▸ ИСХОДНЫЙ ТЕКСТ
>>>

После заключения договоров о ненападении и дружбе между Германией и СССР тюремные условия Тельмана были значительно улучшены. Его свидания с женой теперь происходили два раза в неделю и длились по 8 часов. Эти свидания проходили наедине, без наблюдения тюремных надзирателей. Поскольку Роза Тельман не подвергалась досмотру, она имела возможность тайно выносить из тюрьмы письма Тельмана советскому руководству. Хотя за Розой было установлено наблюдение, она около десяти раз посетила советское посольство, куда передавала письма своего мужа, которые немедленно переправлялись в Москву. Таким путём в 1939–1941 годах в Москве оказалось 24 письма Тельмана{683}.

В своих письмах, написанных до заключения советско-германского пакта, Тельман подробно анализировал международные отношения и выражал надежду на создание коалиции Англии, Франции, СССР и США, направленной против фашистских держав.

В письме Сталину от 1 марта 1939 года Тельман обращался с приветствием к XVIII съезду ВКП(б). Наряду с повторением банальных штампов советской пропаганды о «грандиозных успехах» СССР и справедливости самой суровой расправы над оппозицией, он высказывал мысли, которые едва ли могли понравиться Сталину. Так, он выражал уверенность в том, что «даже серьёзные недостатки и совершённые ошибки в партийной жизни будут обсуждены без страха, открыто перед общественностью на Партийном Съезде. Не только вождь, как избранный докладчик, произносит речь для партийного съезда и русского народа, а все остальные слушают и должны молчать, нет, все могут принять участие в обогащении проблем и установок, высказать своё мнение и этим принять участие в воспитании партии и народа»{684}.

Судя по содержанию приветствия съезду, Тельман надеялся на его публикацию в СССР. Однако в Кремле на этот документ была наложена резолюция: «Сообщить строго секретно! Для информации только членам Политбюро!»{685}.

<<<

▸ ИСХОДНЫЕ МАТЕРИАЛЫ
>>>

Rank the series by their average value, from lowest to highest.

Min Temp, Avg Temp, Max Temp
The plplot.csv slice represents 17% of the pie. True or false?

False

<<<

▸ УСЛОВИЕ ЗАДАНИЯ
Пожалуйста, перепишите из текста о письмах Тельмана отрывок от «В своих письмах, написанных» до «против фашистских держав.» слово в слово.

▸ РЕЗУЛЬТАТ ВЫПОЛНЕНИЯ
В своих письмах, написанных до заключения советско-германского пакта, Тельман подробно анализировал международные отношения и выражал надежду на создание коалиции Англии, Франции, СССР и США, направленной против фашистских держав.